### Exercise
Read the lines of the data below and retrieve those with "received".

--- START ---

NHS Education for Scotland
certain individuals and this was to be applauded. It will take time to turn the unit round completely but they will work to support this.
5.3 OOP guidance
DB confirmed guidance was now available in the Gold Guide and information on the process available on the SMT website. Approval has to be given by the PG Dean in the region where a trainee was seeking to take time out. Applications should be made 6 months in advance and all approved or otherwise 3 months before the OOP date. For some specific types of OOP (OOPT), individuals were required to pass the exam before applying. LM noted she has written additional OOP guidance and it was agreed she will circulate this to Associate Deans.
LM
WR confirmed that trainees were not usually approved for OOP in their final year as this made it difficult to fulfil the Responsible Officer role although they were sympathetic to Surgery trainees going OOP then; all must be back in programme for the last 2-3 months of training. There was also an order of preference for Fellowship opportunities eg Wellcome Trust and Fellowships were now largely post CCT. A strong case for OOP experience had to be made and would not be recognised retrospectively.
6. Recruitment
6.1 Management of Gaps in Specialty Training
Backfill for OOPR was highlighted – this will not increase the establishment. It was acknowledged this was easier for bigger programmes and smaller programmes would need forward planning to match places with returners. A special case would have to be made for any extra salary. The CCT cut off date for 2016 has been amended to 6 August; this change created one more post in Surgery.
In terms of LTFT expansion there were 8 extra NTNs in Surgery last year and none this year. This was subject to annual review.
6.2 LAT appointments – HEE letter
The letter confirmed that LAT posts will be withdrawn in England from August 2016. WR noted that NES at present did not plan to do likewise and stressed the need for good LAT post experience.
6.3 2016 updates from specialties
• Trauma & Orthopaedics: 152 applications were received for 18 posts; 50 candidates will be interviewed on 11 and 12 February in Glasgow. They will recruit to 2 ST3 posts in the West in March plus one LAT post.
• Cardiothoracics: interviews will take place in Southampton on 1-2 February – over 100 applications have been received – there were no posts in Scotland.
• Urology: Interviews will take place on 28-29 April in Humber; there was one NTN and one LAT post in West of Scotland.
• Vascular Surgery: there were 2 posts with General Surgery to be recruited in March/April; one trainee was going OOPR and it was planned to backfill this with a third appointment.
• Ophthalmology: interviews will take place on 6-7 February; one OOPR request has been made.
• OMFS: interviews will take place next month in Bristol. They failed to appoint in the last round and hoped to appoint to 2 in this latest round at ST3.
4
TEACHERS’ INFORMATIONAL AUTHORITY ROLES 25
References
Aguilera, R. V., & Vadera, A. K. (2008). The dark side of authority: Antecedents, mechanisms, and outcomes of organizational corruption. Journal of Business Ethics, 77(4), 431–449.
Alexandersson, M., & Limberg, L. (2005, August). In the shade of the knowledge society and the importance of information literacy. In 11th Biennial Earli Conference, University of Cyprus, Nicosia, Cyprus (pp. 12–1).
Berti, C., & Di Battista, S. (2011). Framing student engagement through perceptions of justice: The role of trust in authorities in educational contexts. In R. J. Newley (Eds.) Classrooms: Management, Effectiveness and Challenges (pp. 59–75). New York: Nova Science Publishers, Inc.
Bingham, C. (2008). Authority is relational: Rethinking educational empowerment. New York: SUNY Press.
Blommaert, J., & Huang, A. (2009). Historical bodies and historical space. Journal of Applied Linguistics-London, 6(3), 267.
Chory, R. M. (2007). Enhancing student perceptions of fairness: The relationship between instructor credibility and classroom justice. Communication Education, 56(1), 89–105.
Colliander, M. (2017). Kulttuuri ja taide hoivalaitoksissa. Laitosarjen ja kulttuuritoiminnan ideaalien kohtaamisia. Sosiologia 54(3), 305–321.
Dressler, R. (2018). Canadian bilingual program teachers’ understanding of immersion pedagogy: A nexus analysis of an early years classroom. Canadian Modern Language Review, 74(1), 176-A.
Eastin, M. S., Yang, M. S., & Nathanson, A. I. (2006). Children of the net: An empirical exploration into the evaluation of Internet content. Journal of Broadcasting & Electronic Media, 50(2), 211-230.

--- END ---

### Task response
• Trauma & Orthopaedics: 152 applications were received for 18 posts; 50 candidates will be interviewed on 11 and 12 February in Glasgow. They will recruit to 2 ST3 posts in the West in March plus one LAT post.
• Cardiothoracics: interviews will take place in Southampton on 1-2 February – over 100 applications have been received – there were no posts in Scotland.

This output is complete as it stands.